The exemption was initially promulgated for state fairness hearings which were prevalent prior to the adoption of the Securities Act. And still today, particularly in California, the procedure is used in takeover transactions to issue securities exempt from registration under the Securities Act (for more on California fairness hearings see here; every M&A lawyer in California should be familiar with and advise their clients of this structure where appropriate). Smart U.S. lawyers practicing abroad picked up that this exemption also fit the parameters of the proceedings for a scheme of arrangement and began to petition the SEC for no-action letters to this effect for schemes under the laws of different countries. A practice developed in the early 1990s that the SEC would issue no-action relief on a case-by-case basis for each scheme. Then in October 1999, the SEC issued a legal bulletin specifying the circumstances in which a foreign scheme of arrangement could qualify for the 3(a)(10) exemption. Today, almost all schemes now qualify and the practice is no longer to seek no-action from the SEC, but rather to rely upon the requirements set forth in the October 1999 bulletin.

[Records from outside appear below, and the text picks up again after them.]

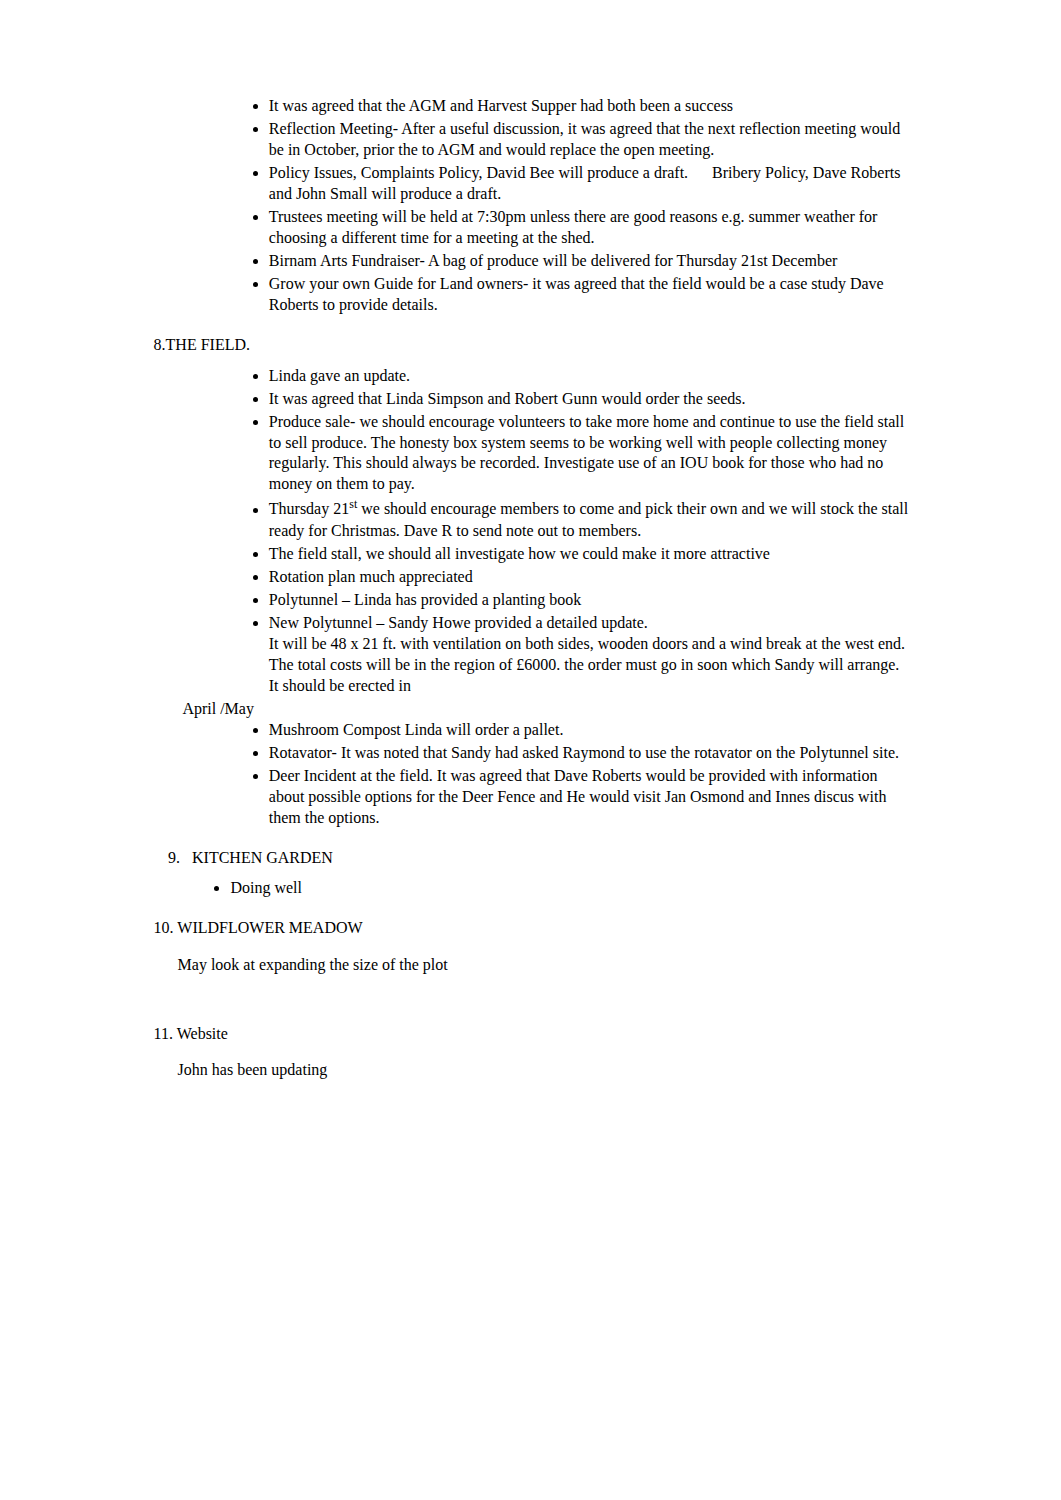It was agreed that the AGM and Harvest Supper had both been a success
Reflection Meeting- After a useful discussion, it was agreed that the next reflection meeting would be in October, prior the to AGM and would replace the open meeting.
Policy Issues, Complaints Policy, David Bee will produce a draft. Bribery Policy, Dave Roberts and John Small will produce a draft.
Trustees meeting will be held at 7:30pm unless there are good reasons e.g. summer weather for choosing a different time for a meeting at the shed.
Birnam Arts Fundraiser- A bag of produce will be delivered for Thursday 21st December
Grow your own Guide for Land owners- it was agreed that the field would be a case study Dave Roberts to provide details.
8.THE FIELD.
Linda gave an update.
It was agreed that Linda Simpson and Robert Gunn would order the seeds.
Produce sale- we should encourage volunteers to take more home and continue to use the field stall to sell produce. The honesty box system seems to be working well with people collecting money regularly. This should always be recorded. Investigate use of an IOU book for those who had no money on them to pay.
Thursday 21st we should encourage members to come and pick their own and we will stock the stall ready for Christmas. Dave R to send note out to members.
The field stall, we should all investigate how we could make it more attractive
Rotation plan much appreciated
Polytunnel – Linda has provided a planting book
New Polytunnel – Sandy Howe provided a detailed update.
It will be 48 x 21 ft. with ventilation on both sides, wooden doors and a wind break at the west end. The total costs will be in the region of £6000. the order must go in soon which Sandy will arrange. It should be erected in
April /May
Mushroom Compost Linda will order a pallet.
Rotavator- It was noted that Sandy had asked Raymond to use the rotavator on the Polytunnel site.
Deer Incident at the field. It was agreed that Dave Roberts would be provided with information about possible options for the Deer Fence and He would visit Jan Osmond and Innes discus with them the options.
9. KITCHEN GARDEN
Doing well
10. WILDFLOWER MEADOW
May look at expanding the size of the plot
11. Website
John has been updating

The scheme of arrangement is a particularly advantageous way to extend an offer into the United States because there are no filing requirements with the SEC and no real substantive requirements other than that the judge be informed of the exemption and rule specifically on the fairness of the terms and conditions of the transaction. These are lesser information and filing requirements than required even by the SEC's Cross-Border exemptions. Because of this, U.S. lawyers often advise their non-U.S. clients to pursue a scheme of arrangement in order to significantly avoid U.S. securities law requirements even when U.S. holders number less than 10% and the cross-border exemptions can be met. This makes no sense, of course -- why U.S. holders do not get the benefits of U.S. registration requirements or the protections of the cross-border rules for this type of structure but not in the case of an offer has never been justified fully by the SEC other than statements that the strictures of 3(a)(10) are met. But if the SEC ever attended one of these scheme hearings they would see that the "fairness" ruling upon which the exemption is based is a pro forma event without significant substance. As I have argued before, the cross-border exemptions are due for some significant fine-tuning. If and when the SEC finally gets around to this acting to make the exemptions more usable, hopefully they will also reconsider the 3(a)(10) exemption for schemes.